Imagine for instance that, for no conceivable reason, I was curious as to which celebrities sadly died on the days I met my 10k steps goal. Using a combination of my dataset and the 2016 celebrity deaths list from popculture, I can query like this:
…only to learn the sad news that a giant panda called Pan Pan sadly expired during one of my goal-meeting days.
Of course, these query results can be published, shared, saved, explored and so on just like we saw previously.
Now, that’s a silly example but the idea of, not only being able to download open data, but have subject matter experts combine and publish useful data models as a one-time effort for data-consumers to use in future is an attractive feature. Together with the ability to upload documentation, images or even analytical notebooks you may see how this could become an invaluable resource of data and experience – even within a single organisation, let alone as a global repository of open data.

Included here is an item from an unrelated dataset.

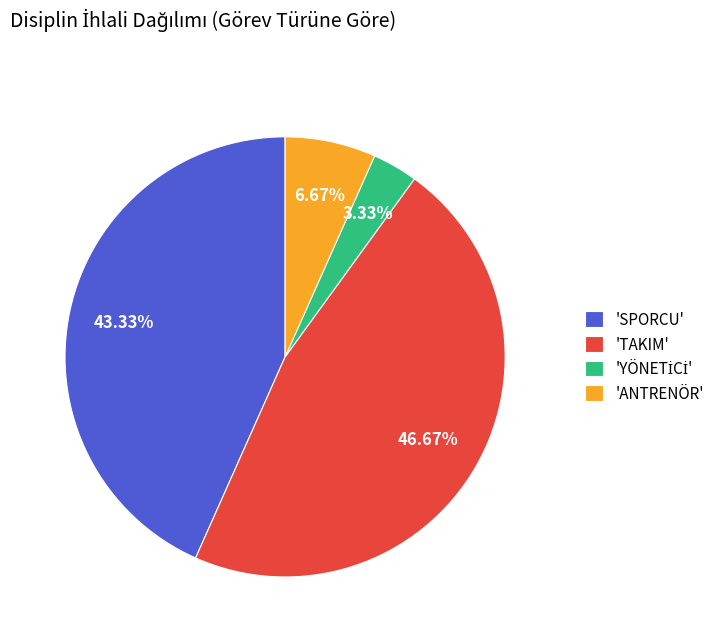

Which category has the biggest portion of the pie?

'TAKIM'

Of course, as with most aggregation or social sites, there’s a network effect: how useful this site ends up being depends on factors such as how many people make active use of it, how much data is uploaded to it and what the quality of the data is.
If one day it grew to the point was the default place to look for public data, without becoming a nightmare to find those snippets of data gold in amongst its prospectively huge collection, it would potentially be an incredibly useful service.

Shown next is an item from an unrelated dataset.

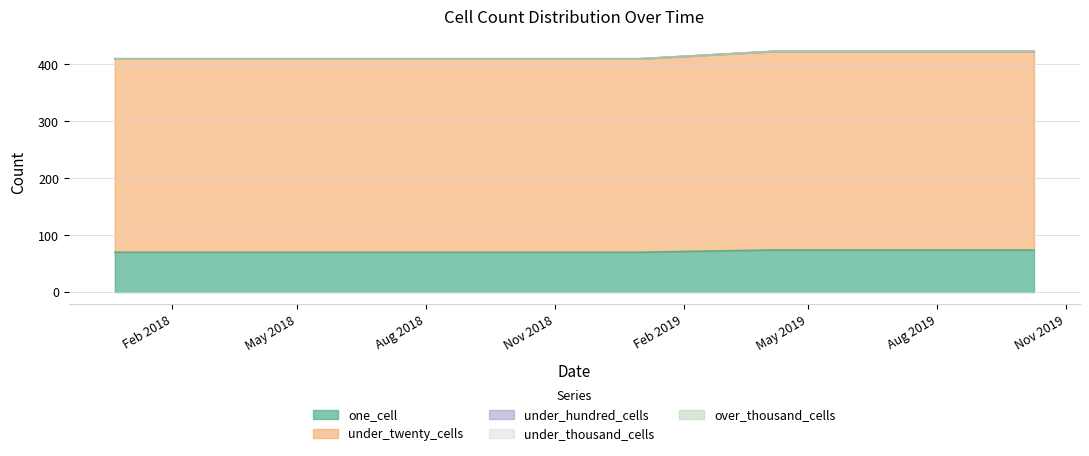

Is the value of under_thousand_cells at 2018-07-11 greater than the value of over_thousand_cells at 2019-10-09?

No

The “nightmare to find” aspect is not a trivial point – there are already several open data portals (for instance government based ones) which offer a whole load of nice datasets, but often it is hard to find the exact content of data at the granularity that you’re after even when you know it exists – and these are on sites that are often quite domain-limited which in some ways makes the job easier. At data.world there is already a global search (which includes the ability to search specifically on recency, table name or field name if you wish), tags and curated collections which I think shows the site takes the issue seriously.
For analyst confidence, some way of understanding data quality would also be useful. The previews of field types and contents are already useful here. Social features, to try and surface a concept similar to “institutional knowledge”, might also be overlaid. There’s already a basic “like” facility. Of course this can be a challenging issue for any data catalogue that, almost by definition, needs to offer upload access to all.
For browser-haters, it isn’t necessary to use the site directly in order to make use of its contents. There’s already an API which gives you the ability to programmatically upload, query and download data. This opens up some interesting future possibilities. Perhaps, if data.world does indeed become a top place to look for the data of the world, your analytics software of choice might in future include a feature such that you can effectively search a global data catalogue from the comfort of your chart-making screen, with a 1-click import once you’ve found your goal. ETL / metadata tools could provide a easy way to publish to the results of your manipulations, and so on.
The site is only in preview mode at present, so it’s not something to stake your life on. But I really like the concept and the execution so far is way beyond some other efforts I’ve seen in the past. If I find I’ve created a public dataset I’d like to share, I would certainly feel happy to distribute it and all supporting documents and queries via this platform. So best of luck to data.world in the, let’s say,”ambitious” mission of bringing together the world’s freely available – yet often sadly undiscoverable – data in a way that encourages people to actually make valuable use of it.